WORK ITEM: Copy out each entry below verbatim, skipping the images.

RECORDS FOR THE TASK:
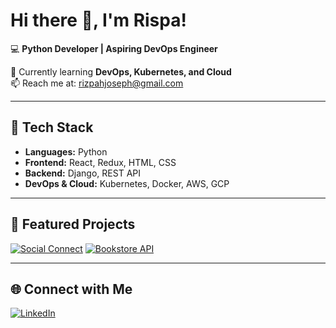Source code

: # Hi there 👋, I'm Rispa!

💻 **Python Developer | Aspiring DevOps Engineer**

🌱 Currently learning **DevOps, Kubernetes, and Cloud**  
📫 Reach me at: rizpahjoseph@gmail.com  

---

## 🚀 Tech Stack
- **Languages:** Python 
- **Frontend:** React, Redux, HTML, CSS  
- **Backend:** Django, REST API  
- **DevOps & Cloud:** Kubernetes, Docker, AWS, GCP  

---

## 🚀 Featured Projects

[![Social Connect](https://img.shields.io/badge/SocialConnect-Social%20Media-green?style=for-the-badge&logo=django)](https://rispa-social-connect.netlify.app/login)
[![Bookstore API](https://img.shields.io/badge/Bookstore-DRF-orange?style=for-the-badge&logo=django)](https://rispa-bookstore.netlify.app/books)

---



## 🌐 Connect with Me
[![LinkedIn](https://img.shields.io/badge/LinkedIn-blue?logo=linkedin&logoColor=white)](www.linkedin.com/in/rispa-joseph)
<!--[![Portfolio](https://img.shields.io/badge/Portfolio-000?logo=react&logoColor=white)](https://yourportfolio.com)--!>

SOLVED PROBLEM:
Source code

: # Hi there 👋, I'm Rispa!

💻 **Python Developer | Aspiring DevOps Engineer**

🌱 Currently learning **DevOps, Kubernetes, and Cloud**  
📫 Reach me at: rizpahjoseph@gmail.com  

---

## 🚀 Tech Stack
- **Languages:** Python 
- **Frontend:** React, Redux, HTML, CSS  
- **Backend:** Django, REST API  
- **DevOps & Cloud:** Kubernetes, Docker, AWS, GCP  

---

## 🚀 Featured Projects

[![Social Connect](https://img.shields.io/badge/SocialConnect-Social%20Media-green?style=for-the-badge&logo=django)](https://rispa-social-connect.netlify.app/login)
[![Bookstore API](https://img.shields.io/badge/Bookstore-DRF-orange?style=for-the-badge&logo=django)](https://rispa-bookstore.netlify.app/books)

---



## 🌐 Connect with Me
[![LinkedIn](https://img.shields.io/badge/LinkedIn-blue?logo=linkedin&logoColor=white)](www.linkedin.com/in/rispa-joseph)
<!--[![Portfolio](https://img.shields.io/badge/Portfolio-000?logo=react&logoColor=white)](https://yourportfolio.com)--!>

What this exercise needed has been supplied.